Quote: “I teach you to be warriors in the garden so you will never be gardeners in the war.”

 

11. Finna: Poems by Nate Marshall 

Genre: Poetry

Nate Marshall, a Chicago poet, writes an outstanding collection of poetry that celebrates Black vernacular and its place in society and pop culture, and its role in creating community and safety. The poems discuss the disposability and erasure of Black and other marginalized lives while Black vernacular is used throughout America, while also celebrating the Black vernacular as a language of hope. This is a must-read that makes us all look into our own selves as perpetrators of Black erasure. 
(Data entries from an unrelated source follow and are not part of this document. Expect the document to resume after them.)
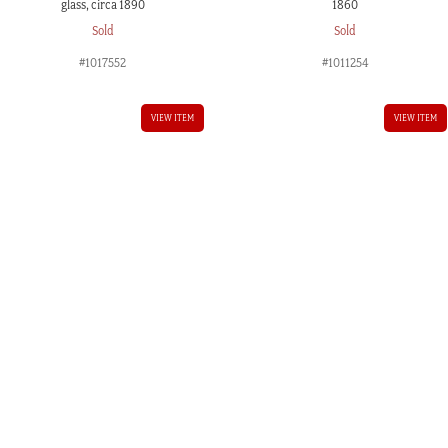
glass, circa 1890
1860
Sold
Sold
#1017552
#1011254
VIEW ITEM
VIEW ITEM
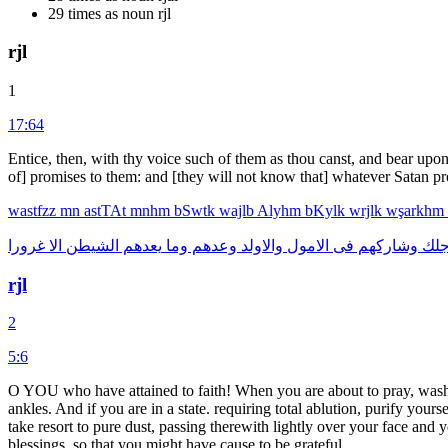
29 times as noun rjl
rjl
1
17:64
Entice, then, with thy voice such of them as thou canst, and bear upon 
of] promises to them: and [they will not know that] whatever Satan p
wastfzz
mn
astTAt
mnhm
bSwtk
wajlb
Alyhm
bKylk
wrjlk
wşarkhm
غرورا
الا
الشيطن
يعدهم
وما
وعدهم
والاولد
الامول
فى
وشاركهم
ورج
rjl
2
5:6
O YOU who have attained to faith! When you are about to pray, wash y
ankles. And if you are in a state. requiring total ablution, purify your
take resort to pure dust, passing therewith lightly over your face a
blessings, so that you might have cause to be grateful.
Quote: “once Alzheimer’s does what it do you never really have conversations it’s more a man becomes a poem a lot of repetition & love with something indecipherable in between.”

 

12. They Can’t Kill Us Until They Kill Us by Hanif Adburraqib

Genre: Autobiography and Music Criticism

This collection of essays by Abdurraqib discusses how music is an essential looking glass to view culture, and his own journey with music helped him move toward self-understanding. He discusses modern music and his own experiences with it as a black, Muslim American. He connects music to conversations about grief and love that he approaches with a kind of relatability and accessibility that helps every reader feel at home in the conversations they engage in as they move through this book.

Quote: “The thing about grief is that it never truly leaves. From the moment it enters you, it becomes something you are always getting over.”

 

13. Krik? Krak! By Edwidge Danticat

Genre: Fiction and Short Stories

This is a collection of short stories that center around the experiences of ordinary Haitians struggling to survive under the Duvalier regime. Danticat plays with the boundaries of hopes and realities in a profound collection of stories that examines people’s responses to a dictatorship, and how those responses differ based on circumstances of identity. The stories touch on themes of sisterhood, female resilience, colonization, and humanity in oppressed communities

Quote: “The women in your family have never lost touch with one another. Death is a path we take to meet on the other side.”